**Written problem**
Copy all of the data below, substituting "broken" for each occurrence of "dashed" and leaving everything else unchanged.

++++

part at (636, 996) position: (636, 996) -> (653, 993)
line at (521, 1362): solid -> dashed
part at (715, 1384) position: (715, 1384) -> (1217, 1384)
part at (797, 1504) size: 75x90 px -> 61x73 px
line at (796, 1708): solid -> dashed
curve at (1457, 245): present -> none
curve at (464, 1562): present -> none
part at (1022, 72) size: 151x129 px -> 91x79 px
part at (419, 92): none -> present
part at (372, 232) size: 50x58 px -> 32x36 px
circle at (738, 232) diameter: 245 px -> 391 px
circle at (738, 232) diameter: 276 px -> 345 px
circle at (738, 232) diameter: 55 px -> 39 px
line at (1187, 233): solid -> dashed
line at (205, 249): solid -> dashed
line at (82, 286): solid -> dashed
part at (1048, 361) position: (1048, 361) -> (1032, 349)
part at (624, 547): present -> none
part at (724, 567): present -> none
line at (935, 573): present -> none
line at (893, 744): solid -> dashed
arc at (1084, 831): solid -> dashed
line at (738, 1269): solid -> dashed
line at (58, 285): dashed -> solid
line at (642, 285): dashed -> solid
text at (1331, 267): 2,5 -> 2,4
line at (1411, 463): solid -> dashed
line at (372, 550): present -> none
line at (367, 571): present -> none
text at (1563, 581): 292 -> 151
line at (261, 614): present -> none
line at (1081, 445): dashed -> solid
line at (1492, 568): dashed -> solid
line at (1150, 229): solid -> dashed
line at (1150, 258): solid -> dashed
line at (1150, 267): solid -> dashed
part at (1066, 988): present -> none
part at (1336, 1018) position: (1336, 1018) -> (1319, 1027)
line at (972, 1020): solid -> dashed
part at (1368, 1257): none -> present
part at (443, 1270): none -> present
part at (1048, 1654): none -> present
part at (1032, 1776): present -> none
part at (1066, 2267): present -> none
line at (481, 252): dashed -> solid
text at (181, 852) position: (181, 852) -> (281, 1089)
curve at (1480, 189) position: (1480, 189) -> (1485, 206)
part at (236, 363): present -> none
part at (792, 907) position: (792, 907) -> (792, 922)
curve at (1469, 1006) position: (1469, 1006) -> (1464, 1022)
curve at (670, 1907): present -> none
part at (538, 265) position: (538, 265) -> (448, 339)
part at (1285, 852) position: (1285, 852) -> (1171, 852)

++++

**Task solution**
part at (636, 996) position: (636, 996) -> (653, 993)
line at (521, 1362): solid -> broken
part at (715, 1384) position: (715, 1384) -> (1217, 1384)
part at (797, 1504) size: 75x90 px -> 61x73 px
line at (796, 1708): solid -> broken
curve at (1457, 245): present -> none
curve at (464, 1562): present -> none
part at (1022, 72) size: 151x129 px -> 91x79 px
part at (419, 92): none -> present
part at (372, 232) size: 50x58 px -> 32x36 px
circle at (738, 232) diameter: 245 px -> 391 px
circle at (738, 232) diameter: 276 px -> 345 px
circle at (738, 232) diameter: 55 px -> 39 px
line at (1187, 233): solid -> broken
line at (205, 249): solid -> broken
line at (82, 286): solid -> broken
part at (1048, 361) position: (1048, 361) -> (1032, 349)
part at (624, 547): present -> none
part at (724, 567): present -> none
line at (935, 573): present -> none
line at (893, 744): solid -> broken
arc at (1084, 831): solid -> broken
line at (738, 1269): solid -> broken
line at (58, 285): broken -> solid
line at (642, 285): broken -> solid
text at (1331, 267): 2,5 -> 2,4
line at (1411, 463): solid -> broken
line at (372, 550): present -> none
line at (367, 571): present -> none
text at (1563, 581): 292 -> 151
line at (261, 614): present -> none
line at (1081, 445): broken -> solid
line at (1492, 568): broken -> solid
line at (1150, 229): solid -> broken
line at (1150, 258): solid -> broken
line at (1150, 267): solid -> broken
part at (1066, 988): present -> none
part at (1336, 1018) position: (1336, 1018) -> (1319, 1027)
line at (972, 1020): solid -> broken
part at (1368, 1257): none -> present
part at (443, 1270): none -> present
part at (1048, 1654): none -> present
part at (1032, 1776): present -> none
part at (1066, 2267): present -> none
line at (481, 252): broken -> solid
text at (181, 852) position: (181, 852) -> (281, 1089)
curve at (1480, 189) position: (1480, 189) -> (1485, 206)
part at (236, 363): present -> none
part at (792, 907) position: (792, 907) -> (792, 922)
curve at (1469, 1006) position: (1469, 1006) -> (1464, 1022)
curve at (670, 1907): present -> none
part at (538, 265) position: (538, 265) -> (448, 339)
part at (1285, 852) position: (1285, 852) -> (1171, 852)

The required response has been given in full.